Gemma 2
State-of-the-art performance in lightweight packages, built on Gemini research.
Generic Info
- Publisher: Google
- Release Date: June 2024
- Parameters: 2B, 9B, 27B
- Context Window: 8k tokens
- License: Gemma Terms of Use
- Key Capabilities: Efficient Inference, Reasoning, Summarization
Gemma 2 models punch above their weight class.

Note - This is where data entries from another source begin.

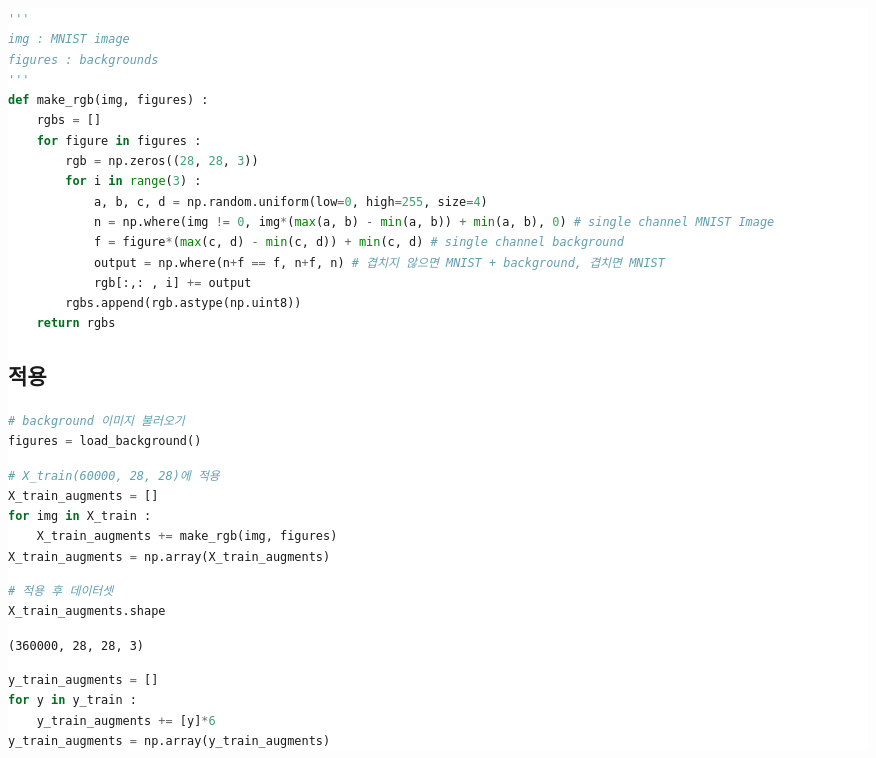 
```python
'''
img : MNIST image
figures : backgrounds
'''
def make_rgb(img, figures) :
    rgbs = []
    for figure in figures :
        rgb = np.zeros((28, 28, 3))
        for i in range(3) :
            a, b, c, d = np.random.uniform(low=0, high=255, size=4)
            n = np.where(img != 0, img*(max(a, b) - min(a, b)) + min(a, b), 0) # single channel MNIST Image
            f = figure*(max(c, d) - min(c, d)) + min(c, d) # single channel background
            output = np.where(n+f == f, n+f, n) # 겹치지 않으면 MNIST + background, 겹치면 MNIST
            rgb[:,: , i] += output
        rgbs.append(rgb.astype(np.uint8))
    return rgbs
```

## 적용


```python
# background 이미지 불러오기
figures = load_background()
```


```python
# X_train(60000, 28, 28)에 적용
X_train_augments = []
for img in X_train :
    X_train_augments += make_rgb(img, figures)
X_train_augments = np.array(X_train_augments)
```


```python
# 적용 후 데이터셋
X_train_augments.shape
```




    (360000, 28, 28, 3)




```python
y_train_augments = []
for y in y_train :
    y_train_augments += [y]*6
y_train_augments = np.array(y_train_augments)
```

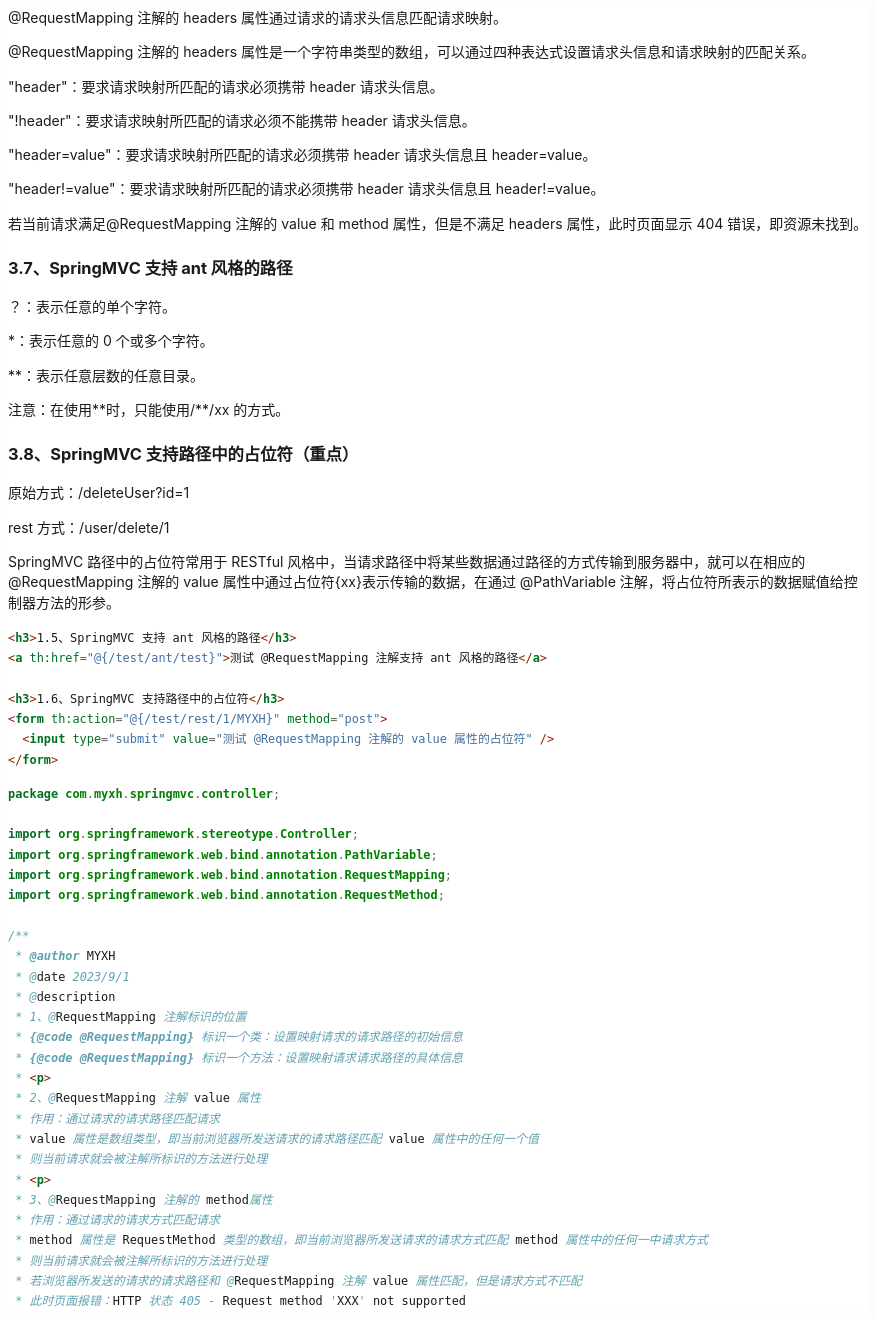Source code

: @RequestMapping 注解的 headers 属性通过请求的请求头信息匹配请求映射。

@RequestMapping 注解的 headers 属性是一个字符串类型的数组，可以通过四种表达式设置请求头信息和请求映射的匹配关系。

"header"：要求请求映射所匹配的请求必须携带 header 请求头信息。

"!header"：要求请求映射所匹配的请求必须不能携带 header 请求头信息。

"header=value"：要求请求映射所匹配的请求必须携带 header 请求头信息且 header=value。

"header!=value"：要求请求映射所匹配的请求必须携带 header 请求头信息且 header!=value。

若当前请求满足@RequestMapping 注解的 value 和 method 属性，但是不满足 headers 属性，此时页面显示 404 错误，即资源未找到。

### 3.7、SpringMVC 支持 ant 风格的路径

？：表示任意的单个字符。

\*：表示任意的 0 个或多个字符。

\*\*：表示任意层数的任意目录。

注意：在使用\*\*时，只能使用/\*\*/xx 的方式。

### 3.8、SpringMVC 支持路径中的占位符（重点）

原始方式：/deleteUser?id=1

rest 方式：/user/delete/1

SpringMVC 路径中的占位符常用于 RESTful 风格中，当请求路径中将某些数据通过路径的方式传输到服务器中，就可以在相应的 @RequestMapping 注解的 value 属性中通过占位符{xx}表示传输的数据，在通过 @PathVariable 注解，将占位符所表示的数据赋值给控制器方法的形参。

```html
<h3>1.5、SpringMVC 支持 ant 风格的路径</h3>
<a th:href="@{/test/ant/test}">测试 @RequestMapping 注解支持 ant 风格的路径</a>

<h3>1.6、SpringMVC 支持路径中的占位符</h3>
<form th:action="@{/test/rest/1/MYXH}" method="post">
  <input type="submit" value="测试 @RequestMapping 注解的 value 属性的占位符" />
</form>
```

```java
package com.myxh.springmvc.controller;

import org.springframework.stereotype.Controller;
import org.springframework.web.bind.annotation.PathVariable;
import org.springframework.web.bind.annotation.RequestMapping;
import org.springframework.web.bind.annotation.RequestMethod;

/**
 * @author MYXH
 * @date 2023/9/1
 * @description
 * 1、@RequestMapping 注解标识的位置
 * {@code @RequestMapping} 标识一个类：设置映射请求的请求路径的初始信息
 * {@code @RequestMapping} 标识一个方法：设置映射请求请求路径的具体信息
 * <p>
 * 2、@RequestMapping 注解 value 属性
 * 作用：通过请求的请求路径匹配请求
 * value 属性是数组类型，即当前浏览器所发送请求的请求路径匹配 value 属性中的任何一个值
 * 则当前请求就会被注解所标识的方法进行处理
 * <p>
 * 3、@RequestMapping 注解的 method属性
 * 作用：通过请求的请求方式匹配请求
 * method 属性是 RequestMethod 类型的数组，即当前浏览器所发送请求的请求方式匹配 method 属性中的任何一中请求方式
 * 则当前请求就会被注解所标识的方法进行处理
 * 若浏览器所发送的请求的请求路径和 @RequestMapping 注解 value 属性匹配，但是请求方式不匹配
 * 此时页面报错：HTTP 状态 405 - Request method 'XXX' not supported
```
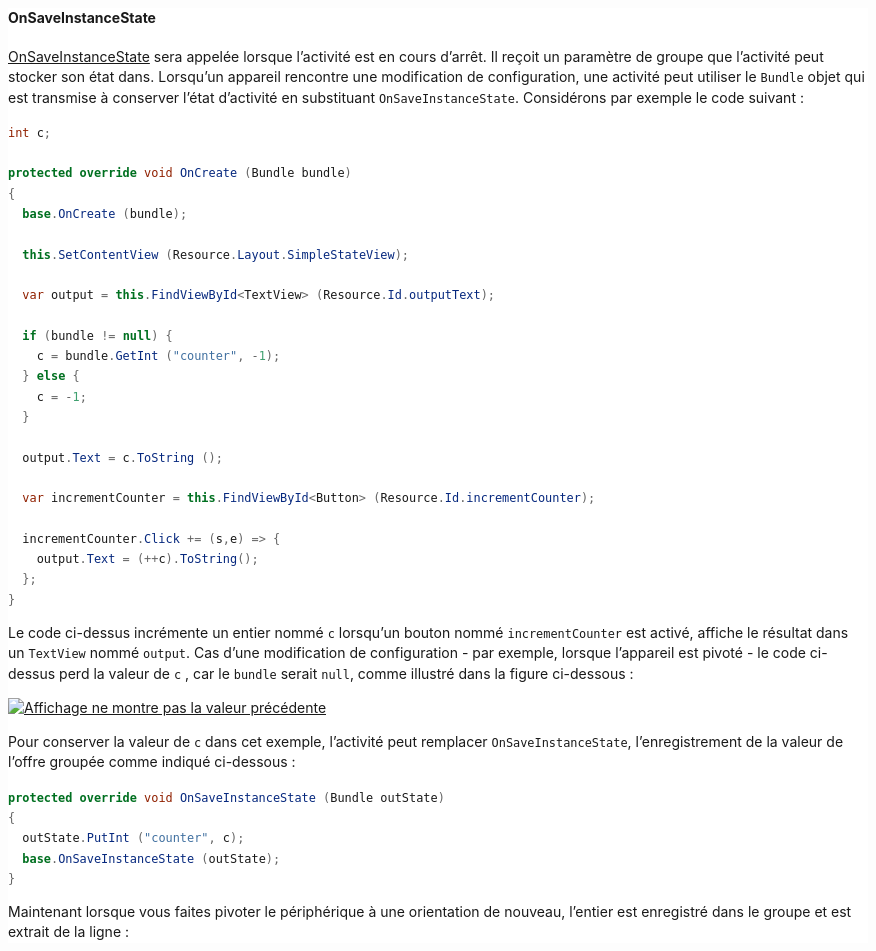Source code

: #### <a name="onsaveinstancestate"></a>OnSaveInstanceState

[OnSaveInstanceState](https://developer.xamarin.com/api/member/Android.App.Activity.OnSaveInstanceState/p/Android.OS.Bundle/) sera appelée lorsque l’activité est en cours d’arrêt. Il reçoit un paramètre de groupe que l’activité peut stocker son état dans. Lorsqu’un appareil rencontre une modification de configuration, une activité peut utiliser le `Bundle` objet qui est transmise à conserver l’état d’activité en substituant `OnSaveInstanceState`. Considérons par exemple le code suivant :

```csharp
int c;

protected override void OnCreate (Bundle bundle)
{
  base.OnCreate (bundle);

  this.SetContentView (Resource.Layout.SimpleStateView);

  var output = this.FindViewById<TextView> (Resource.Id.outputText);

  if (bundle != null) {
    c = bundle.GetInt ("counter", -1);
  } else {
    c = -1;
  }

  output.Text = c.ToString ();

  var incrementCounter = this.FindViewById<Button> (Resource.Id.incrementCounter);

  incrementCounter.Click += (s,e) => {
    output.Text = (++c).ToString();
  };
}
```

Le code ci-dessus incrémente un entier nommé `c` lorsqu’un bouton nommé `incrementCounter` est activé, affiche le résultat dans un `TextView` nommé `output`. Cas d’une modification de configuration - par exemple, lorsque l’appareil est pivoté - le code ci-dessus perd la valeur de `c` , car le `bundle` serait `null`, comme illustré dans la figure ci-dessous :

[ ![Affichage ne montre pas la valeur précédente](images/07-sml.png)](images/07.png)

Pour conserver la valeur de `c` dans cet exemple, l’activité peut remplacer `OnSaveInstanceState`, l’enregistrement de la valeur de l’offre groupée comme indiqué ci-dessous :

```csharp
protected override void OnSaveInstanceState (Bundle outState)
{
  outState.PutInt ("counter", c);
  base.OnSaveInstanceState (outState);
}
```

Maintenant lorsque vous faites pivoter le périphérique à une orientation de nouveau, l’entier est enregistré dans le groupe et est extrait de la ligne :

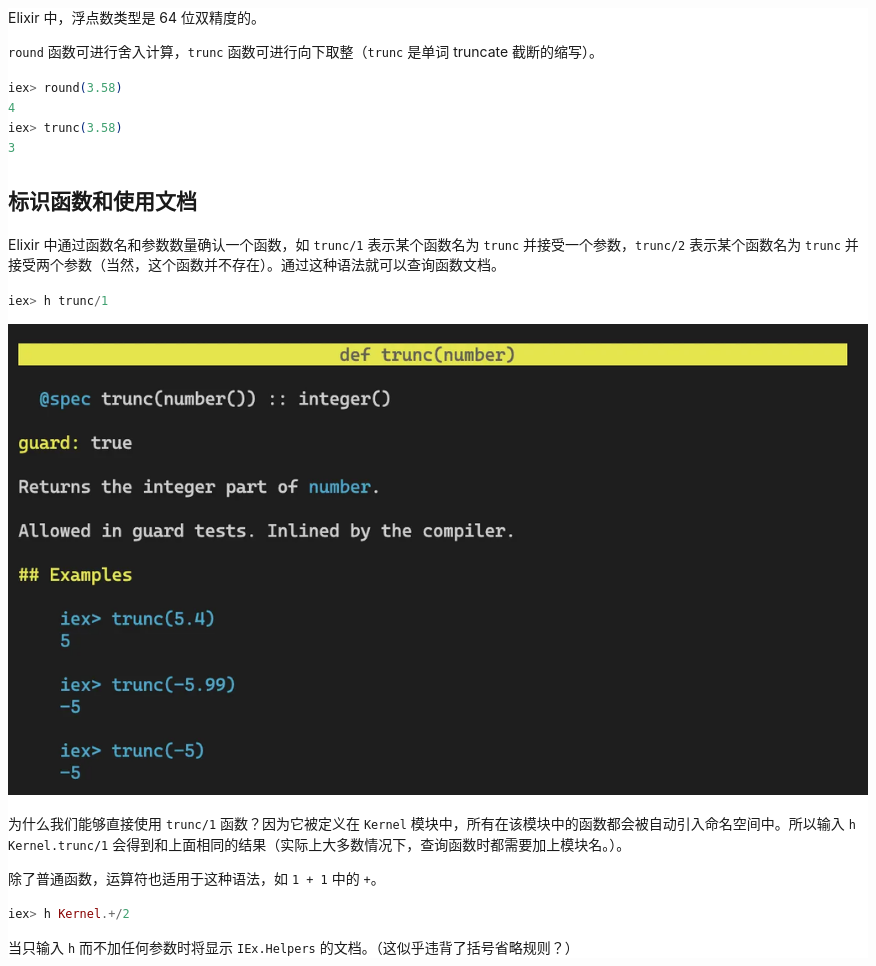 Elixir 中，浮点数类型是 64 位双精度的。

`round` 函数可进行舍入计算，`trunc` 函数可进行向下取整（`trunc` 是单词 truncate 截断的缩写）。

```elixir
iex> round(3.58)
4
iex> trunc(3.58)
3
```

## 标识函数和使用文档

Elixir 中通过函数名和参数数量确认一个函数，如 `trunc/1` 表示某个函数名为 `trunc` 并接受一个参数，`trunc/2` 表示某个函数名为 `trunc` 并接受两个参数（当然，这个函数并不存在）。通过这种语法就可以查询函数文档。

```elixir
iex> h trunc/1
```

![`trunc/1` 的文档](../images/elixir-notes-basic-types/trunc-doc.webp)

为什么我们能够直接使用 `trunc/1` 函数？因为它被定义在 `Kernel` 模块中，所有在该模块中的函数都会被自动引入命名空间中。所以输入 `h Kernel.trunc/1` 会得到和上面相同的结果（实际上大多数情况下，查询函数时都需要加上模块名。）。

除了普通函数，运算符也适用于这种语法，如 `1 + 1` 中的 `+`。

```elixir
iex> h Kernel.+/2
```

当只输入 `h` 而不加任何参数时将显示 `IEx.Helpers` 的文档。（这似乎违背了括号省略规则？）
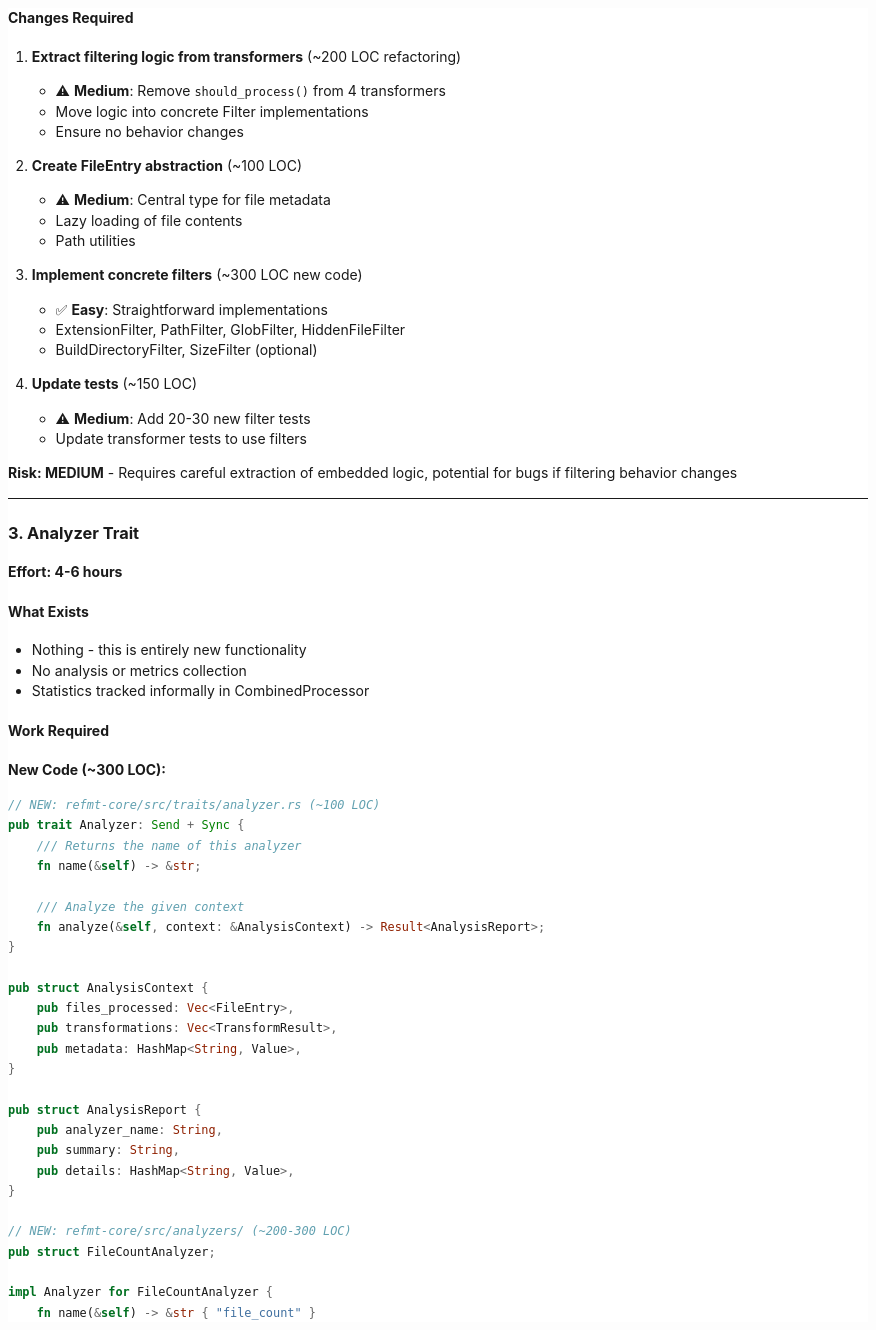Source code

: #### Changes Required

1. **Extract filtering logic from transformers** (~200 LOC refactoring)
   - ⚠️ **Medium**: Remove `should_process()` from 4 transformers
   - Move logic into concrete Filter implementations
   - Ensure no behavior changes

2. **Create FileEntry abstraction** (~100 LOC)
   - ⚠️ **Medium**: Central type for file metadata
   - Lazy loading of file contents
   - Path utilities

3. **Implement concrete filters** (~300 LOC new code)
   - ✅ **Easy**: Straightforward implementations
   - ExtensionFilter, PathFilter, GlobFilter, HiddenFileFilter
   - BuildDirectoryFilter, SizeFilter (optional)

4. **Update tests** (~150 LOC)
   - ⚠️ **Medium**: Add 20-30 new filter tests
   - Update transformer tests to use filters

**Risk: MEDIUM** - Requires careful extraction of embedded logic, potential for bugs if filtering behavior changes

---

### 3. Analyzer Trait

**Effort: 4-6 hours**

#### What Exists

- Nothing - this is entirely new functionality
- No analysis or metrics collection
- Statistics tracked informally in CombinedProcessor

#### Work Required

**New Code (~300 LOC):**

```rust
// NEW: refmt-core/src/traits/analyzer.rs (~100 LOC)
pub trait Analyzer: Send + Sync {
    /// Returns the name of this analyzer
    fn name(&self) -> &str;

    /// Analyze the given context
    fn analyze(&self, context: &AnalysisContext) -> Result<AnalysisReport>;
}

pub struct AnalysisContext {
    pub files_processed: Vec<FileEntry>,
    pub transformations: Vec<TransformResult>,
    pub metadata: HashMap<String, Value>,
}

pub struct AnalysisReport {
    pub analyzer_name: String,
    pub summary: String,
    pub details: HashMap<String, Value>,
}

// NEW: refmt-core/src/analyzers/ (~200-300 LOC)
pub struct FileCountAnalyzer;

impl Analyzer for FileCountAnalyzer {
    fn name(&self) -> &str { "file_count" }
```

The 9B and 27B variants offer reasoning capabilities that rival much larger models, making them perfect for deployment on consumer hardware or in cost-sensitive environments.
Hello World Guide
Run Gemma 2 with transformers.
Python
from transformers import pipeline
import torch
pipe = pipeline(
"text-generation",
model="google/gemma-2-9b-it",
model_kwargs={"torch_dtype": torch.bfloat16},
device_map="auto",
)
messages = [
{"role": "user", "content": "Explain the theory of relativity to a 5-year-old."},
]
outputs = pipe(
messages,
max_new_tokens=256,
)
print(outputs[0]["generated_text"][-1])
Industry Usage
On-Device AI
The 2B and 9B models are optimized for running locally on laptops and desktops for privacy-preserving apps.
RAG Pipelines
Used as efficient generators in Retrieval-Augmented Generation systems where speed and cost are critical.
Academic Research
A popular choice for researchers due to its accessible size and strong performance baseline.